AIM OF THE EXERCISE:
No pictures belong in the result; set down exactly the lines from the one containing "Nie mam rodzeństwa, a" through the final line of the listing, and nothing more.

RECORDS SUPPLIED:
· · · ·
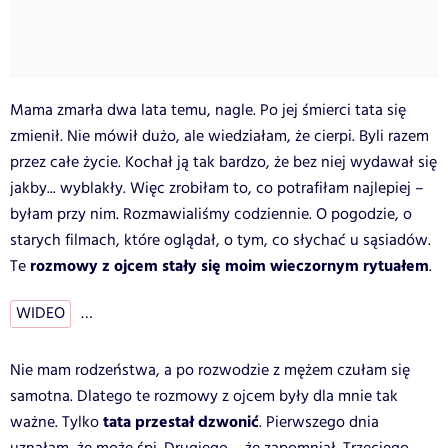
Mama zmarła dwa lata temu, nagle. Po jej śmierci tata się
zmienił. Nie mówił dużo, ale wiedziałam, że cierpi. Byli razem
przez całe życie. Kochał ją tak bardzo, że bez niej wydawał się
jakby... wyblakły. Więc zrobiłam to, co potrafiłam najlepiej –
byłam przy nim. Rozmawialiśmy codziennie. O pogodzie, o
starych filmach, które oglądał, o tym, co słychać u sąsiadów.
rozmowy z ojcem stały się moim wieczornym rytuałem
Te
.
WIDEO
…
Nie mam rodzeństwa, a po rozwodzie z mężem czułam się
samotna. Dlatego te rozmowy z ojcem były dla mnie tak
tata
przestał dzwonić
ważne. Tylko
. Pierwszego dnia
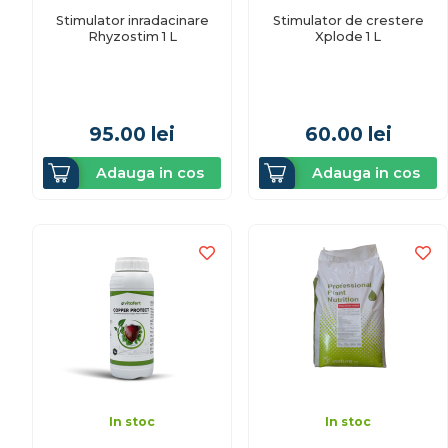
Stimulator inradacinare
Stimulator de crestere
Rhyzostim 1 L
Xplode 1 L
95.00
lei
60.00
lei
Adauga in cos
Adauga in cos
In stoc
In stoc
· · · ·
SOLUTION FOR THIS PROBLEM:
Nie mam rodzeństwa, a po rozwodzie z mężem czułam się
samotna. Dlatego te rozmowy z ojcem były dla mnie tak
tata
przestał dzwonić
ważne. Tylko
. Pierwszego dnia
Stimulator inradacinare
Stimulator de crestere
Rhyzostim 1 L
Xplode 1 L
95.00
lei
60.00
lei
Adauga in cos
Adauga in cos
In stoc
In stoc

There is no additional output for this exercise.